Reproduce all of the data exactly. Images are not to appear in the reply.

**Data section**
++++++++

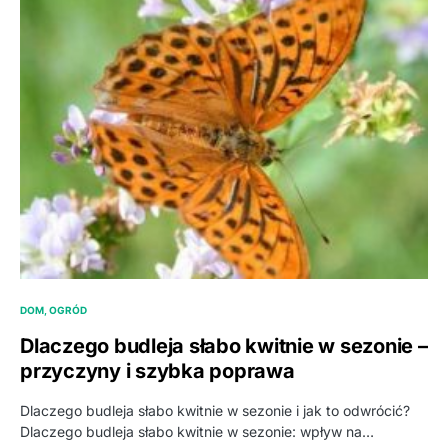
DOM, OGRÓD
Dlaczego budleja słabo kwitnie w sezonie –
przyczyny i szybka poprawa
Dlaczego budleja słabo kwitnie w sezonie i jak to odwrócić?
Dlaczego budleja słabo kwitnie w sezonie: wpływ na…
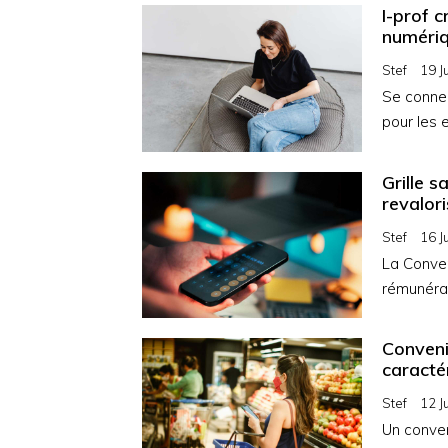
I-prof 
numériq
Stef
19 J
Se connec
pour les 
Grille s
revalor
Stef
16 J
La Conven
rémunérat
Convenie
caractér
Stef
12 J
Un conve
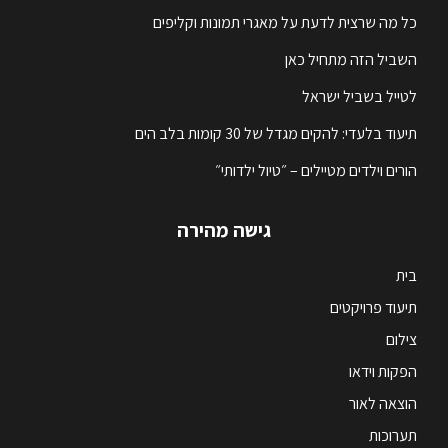
כל מה שרצית לדעת על מאגרי תמונות וקליפים
השביל הזה מתחיל כאן
לטייל בשביל ישראל
תיעוד בלעדי: להקים מגדל של 30 קומות בלב הים
הורים וילדים מטיילים – ״טיול ילדותי״
גישה מהירה
בית
תיעוד פרויקטים
צילום
הפקות וידאו
הוצאה לאור
תערוכות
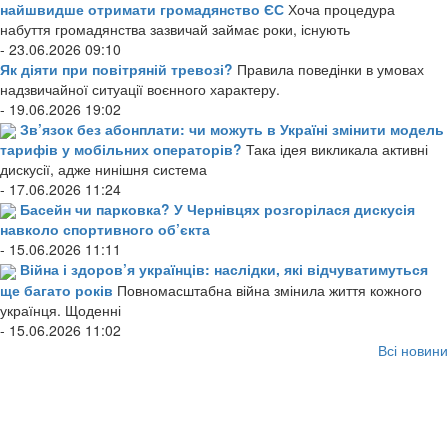
найшвидше отримати громадянство ЄС
Хоча процедура
набуття громадянства зазвичай займає роки, існують
- 23.06.2026 09:10
Як діяти при повітряній тревозі?
Правила поведінки в умовах
надзвичайної ситуації воєнного характеру.
- 19.06.2026 19:02
Зв’язок без абонплати: чи можуть в Україні змінити модель
тарифів у мобільних операторів?
Така ідея викликала активні
дискусії, адже нинішня система
- 17.06.2026 11:24
Басейн чи парковка? У Чернівцях розгорілася дискусія
навколо спортивного об’єкта
- 15.06.2026 11:11
Війна і здоров’я українців: наслідки, які відчуватимуться
ще багато років
Повномасштабна війна змінила життя кожного
українця. Щоденні
- 15.06.2026 11:02
Всі новини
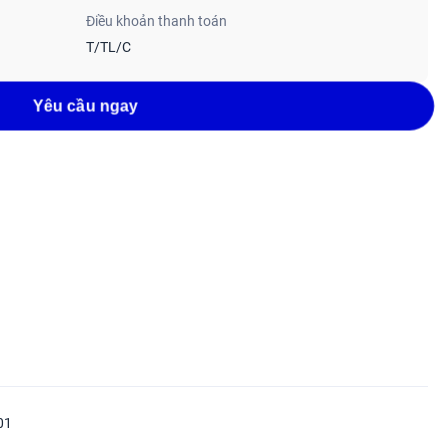
Điều khoản thanh toán
T/TL/C
Yêu cầu ngay
01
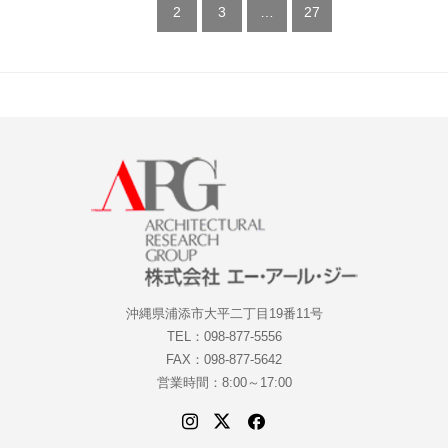
1
2
3
…
27
沖縄県浦添市大平二丁目19番11号
TEL：098-877-5556
FAX：098-877-5642
営業時間：8:00～17:00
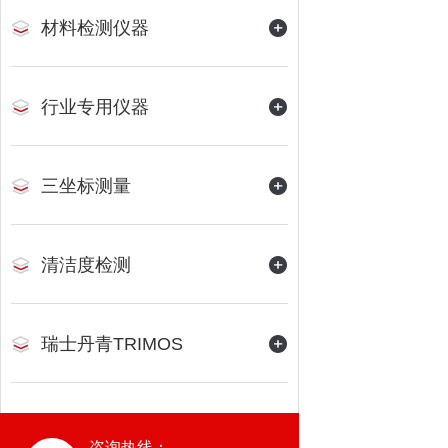
材料检测仪器
行业专用仪器
三坐标测量
清洁度检测
瑞士丹青TRIMOS
咨询热线：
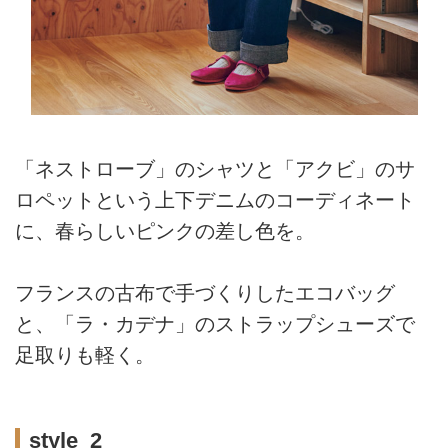
「ネストローブ」のシャツと「アクビ」のサ
ロペットという上下デニムのコーディネート
に、春らしいピンクの差し色を。
フランスの古布で手づくりしたエコバッグ
と、「ラ・カデナ」のストラップシューズで
足取りも軽く。
style_2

++++++++

**Solution to the problem**
DOM, OGRÓD
Dlaczego budleja słabo kwitnie w sezonie –
przyczyny i szybka poprawa
Dlaczego budleja słabo kwitnie w sezonie i jak to odwrócić?
Dlaczego budleja słabo kwitnie w sezonie: wpływ na…
I-prof 
numériq
Stef
19 J
Se connec
pour les 
Grille s
revalor
Stef
16 J
La Conven
rémunérat
Convenie
caractér
Stef
12 J
Un conve
כל מה שרצית לדעת על מאגרי תמונות וקליפים
השביל הזה מתחיל כאן
לטייל בשביל ישראל
תיעוד בלעדי: להקים מגדל של 30 קומות בלב הים
הורים וילדים מטיילים – ״טיול ילדותי״
גישה מהירה
בית
תיעוד פרויקטים
צילום
הפקות וידאו
הוצאה לאור
תערוכות
найшвидше отримати громадянство ЄС
Хоча процедура
набуття громадянства зазвичай займає роки, існують
- 23.06.2026 09:10
Як діяти при повітряній тревозі?
Правила поведінки в умовах
надзвичайної ситуації воєнного характеру.
- 19.06.2026 19:02
Зв’язок без абонплати: чи можуть в Україні змінити модель
тарифів у мобільних операторів?
Така ідея викликала активні
дискусії, адже нинішня система
- 17.06.2026 11:24
Басейн чи парковка? У Чернівцях розгорілася дискусія
навколо спортивного об’єкта
- 15.06.2026 11:11
Війна і здоров’я українців: наслідки, які відчуватимуться
ще багато років
Повномасштабна війна змінила життя кожного
українця. Щоденні
- 15.06.2026 11:02
Всі новини
Điều khoản thanh toán
T/TL/C
Yêu cầu ngay
01
1
2
3
…
27
沖縄県浦添市大平二丁目19番11号
TEL：098-877-5556
FAX：098-877-5642
営業時間：8:00～17:00
材料检测仪器
行业专用仪器
三坐标测量
清洁度检测
瑞士丹青TRIMOS
咨询热线：
「ネストローブ」のシャツと「アクビ」のサ
ロペットという上下デニムのコーディネート
に、春らしいピンクの差し色を。
フランスの古布で手づくりしたエコバッグ
と、「ラ・カデナ」のストラップシューズで
足取りも軽く。
style_2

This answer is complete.